We expect growth in North America to slow but to remain above long-term potential growth rates. Macroeconomic performance in 2019 will remain supportive of public finances and sovereign creditworthiness. We expect the U.S. to grow by 2.6% in 2019, with demand
still benefiting from tax cuts and rising wages, while the Canadian economy will grow by around 2% as investment and net trade strengthen while private consumption moderates. Following agreement on changes to NAFTA, reduced uncertainty over North America trade
will benefit Canada in particular, although the revised U.S.-Mexico-Canada Agreement (USMCA) may face delays in ratification in the new U.S. Congress. Greater global trade tensions remain a risk to growth in both countries.

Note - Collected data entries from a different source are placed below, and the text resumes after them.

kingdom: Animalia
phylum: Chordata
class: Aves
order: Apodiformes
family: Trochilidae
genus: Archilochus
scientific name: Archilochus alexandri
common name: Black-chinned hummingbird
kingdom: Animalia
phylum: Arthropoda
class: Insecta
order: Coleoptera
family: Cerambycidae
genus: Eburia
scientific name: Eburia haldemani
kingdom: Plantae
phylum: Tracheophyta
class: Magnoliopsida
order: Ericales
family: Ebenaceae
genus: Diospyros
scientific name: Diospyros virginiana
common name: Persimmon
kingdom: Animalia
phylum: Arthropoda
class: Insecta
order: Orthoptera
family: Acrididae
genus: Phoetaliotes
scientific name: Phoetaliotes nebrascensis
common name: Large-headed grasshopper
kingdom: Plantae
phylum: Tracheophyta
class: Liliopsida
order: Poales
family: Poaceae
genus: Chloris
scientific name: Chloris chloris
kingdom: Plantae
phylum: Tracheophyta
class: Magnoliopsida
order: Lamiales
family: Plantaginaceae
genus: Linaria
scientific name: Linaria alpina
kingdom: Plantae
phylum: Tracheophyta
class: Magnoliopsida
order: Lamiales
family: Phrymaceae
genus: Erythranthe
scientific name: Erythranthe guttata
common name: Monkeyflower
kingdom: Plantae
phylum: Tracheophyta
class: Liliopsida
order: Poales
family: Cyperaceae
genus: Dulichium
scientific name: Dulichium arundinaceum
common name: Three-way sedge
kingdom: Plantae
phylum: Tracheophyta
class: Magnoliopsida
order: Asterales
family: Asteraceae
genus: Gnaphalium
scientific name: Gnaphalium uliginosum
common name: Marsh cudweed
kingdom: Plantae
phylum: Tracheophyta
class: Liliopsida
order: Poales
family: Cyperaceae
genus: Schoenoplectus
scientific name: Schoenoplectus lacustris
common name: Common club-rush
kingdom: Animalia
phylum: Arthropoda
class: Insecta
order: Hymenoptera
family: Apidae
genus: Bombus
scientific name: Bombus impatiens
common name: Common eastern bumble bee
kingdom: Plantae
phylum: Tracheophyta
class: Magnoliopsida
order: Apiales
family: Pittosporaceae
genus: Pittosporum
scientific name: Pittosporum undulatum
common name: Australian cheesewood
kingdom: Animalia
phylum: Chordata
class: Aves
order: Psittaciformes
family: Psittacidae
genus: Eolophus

We expect the Federal Reserve to raise interest rates by 75bps in 2019, taking the policy rate to 3.25% by the end of 2019, close to estimate of the neutral policy rate. The Bank of Canada will follow suit, but it will tread carefully, mindful of borrowers’
sensitivity to higher rates amid a slowdown in household credit growth and cooling housing market that followed earlier macroprudential tightening.

The U.S. enters 2019 with divided government and a divided Congress, and political noise will increase. The Democrat House victory means that the likelihood of further tax cuts (which had been proposed by some Republicans) is much reduced. Equally, action to
mitigate the impact on the deficit of growing mandatory spending is also unlikely. Fitch expects the general government deficit to exceed 5% of GDP in FY19. General government debt will climb further above 100% of GDP, albeit not rapidly, given the pace of
economic growth.

Canada’s federal budget deficit is less than 1% of GDP and is expected to narrow marginally. Despite increases in spending and tax breaks on certain types of business investment offered in November’s Fall Economic Statement, federal government fiscal policy
is consistent with a falling government debt burden under our growth and interest rate assumptions. General government deficits and debt are also on a downward path although subject to risks from provincial finances.